“Hemen her yerde, hemen her gün tiyatrodan bahsedilip de insanı heyecanlandıran bir tiyatro olayı ortaya koyamayan memleket var mıdır?”, sorusunu duyunca kaçabildiğim yere kadar kaçıyorum. Utanıyorum çünkü ötesi var mı?
Kızıyorum da… Türk Tiyatrosu artık ne yazık ki siyasette, sokakta, kavgada, hakarette… Kısacası sahne dışındaki her yerde! Sahnede bir tiyatro var ama kesinlikle Türk Tiyatrosu değil.
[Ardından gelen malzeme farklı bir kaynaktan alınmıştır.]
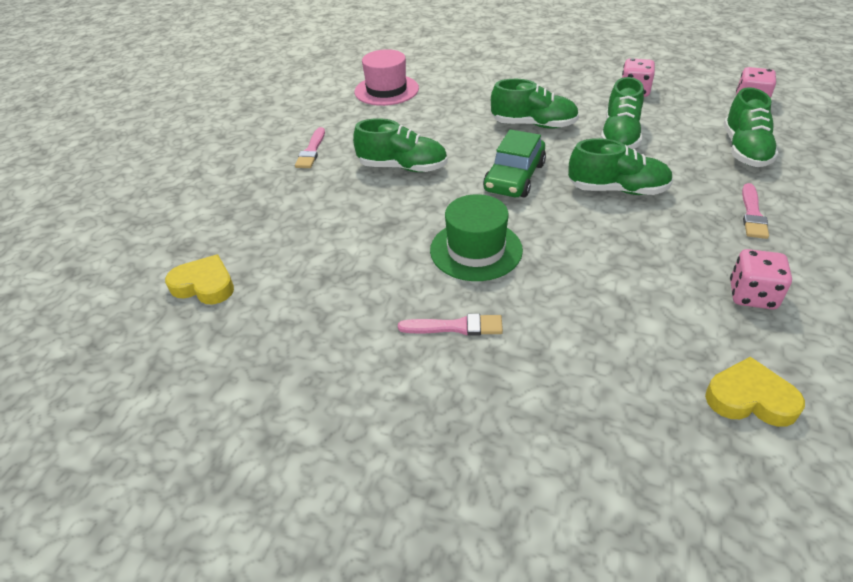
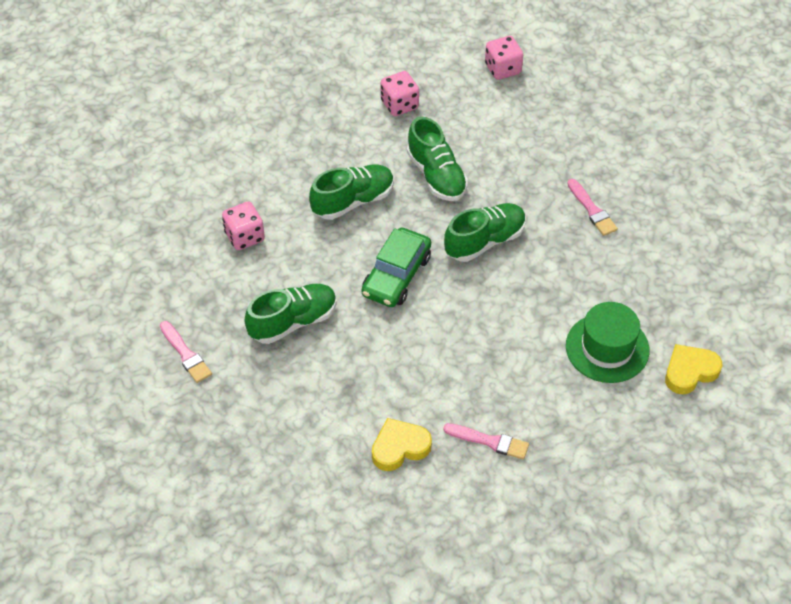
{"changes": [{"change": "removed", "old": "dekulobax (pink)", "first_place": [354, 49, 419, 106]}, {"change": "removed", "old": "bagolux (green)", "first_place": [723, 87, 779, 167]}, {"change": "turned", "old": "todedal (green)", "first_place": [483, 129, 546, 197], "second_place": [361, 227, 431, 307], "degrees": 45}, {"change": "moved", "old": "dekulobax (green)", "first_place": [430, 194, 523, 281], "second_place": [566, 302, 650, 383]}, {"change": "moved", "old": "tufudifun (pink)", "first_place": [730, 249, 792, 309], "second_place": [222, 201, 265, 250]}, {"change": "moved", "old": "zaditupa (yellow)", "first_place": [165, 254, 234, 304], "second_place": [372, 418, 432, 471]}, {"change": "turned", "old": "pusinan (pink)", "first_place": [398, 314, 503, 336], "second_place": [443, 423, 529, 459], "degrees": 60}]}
Olmadığını zaten tek soruyla anlayabiliriz: İş bu gün yerli yazarlarımız, oyuncularımız ve rejisörlerimiz; halkın ilgisini çekebilen piyesler vücuda getirebilmiş midir?
Yazar olarak Musahipzâde Celâl’in, Haldun Taner’in, Sâdık Şendil’in, Oktay Arayıcı’nın; adapteci olarak İbnürrefik Ahmet Nuri Sekizinci’nin, Beliğ Selönü’nün, Melih Vassaf’ın, Necabettin Yal’ın; oyuncu olarak Yıldız Kenter’in, Gülriz Sururi’nin, Lale Oraloğlu’nun, Altan Karındaş’ın yerini doldurabildik mi?
Dün illa Stanislavski, bugün illa Eric Morris tarzı… Ama asla gelenek, ama asla bizden çıkan tarzlar… Netice ne başkası, ne de kendi olabilmiş bir tiyatro. Repertuar tiyatrosu tanımına uyan bir tiyatromuz var mı, söyleyiniz? Eğer tiyatromuz bu kadar muğlak konumda bulunmasaydı inanınız, her krizde ilk darbe yiyen sektör olmazdı.
Kıymetini bilelim ki şu an sahnede oyunculuklarını sürdüren Ali Poyrazoğlu, Genco Erkal, Nevra Serezli, Suna Keskin gibi ustalarımız var… Yarınsız bugünde hâlâ sahne alıyorlar… Ali Poyrazoğlu ve Genco Erkal ustaların tiyatroları yarım asrı çoktan devirmiş. Az mı?
Ne desek nafile, ne desek boş! Herkes bildiğini okumuyor ama oynuyor. Evet, okumadan oynuyor. Hariçten gazel okuyoruz sanki… Hep okumak olmaz, biraz da yazalım:
GAZEL
Boğaz boyunca batsan, “Uzun boyun…” diyorlar,
Susup da beklesen hep, “Yazık, koyun!” diyorlar.
Ki laf karın doyurmaz dedikçe bir ağızdan;
Atıp, verip vaat, söz, “Alın doyun!” diyorlar.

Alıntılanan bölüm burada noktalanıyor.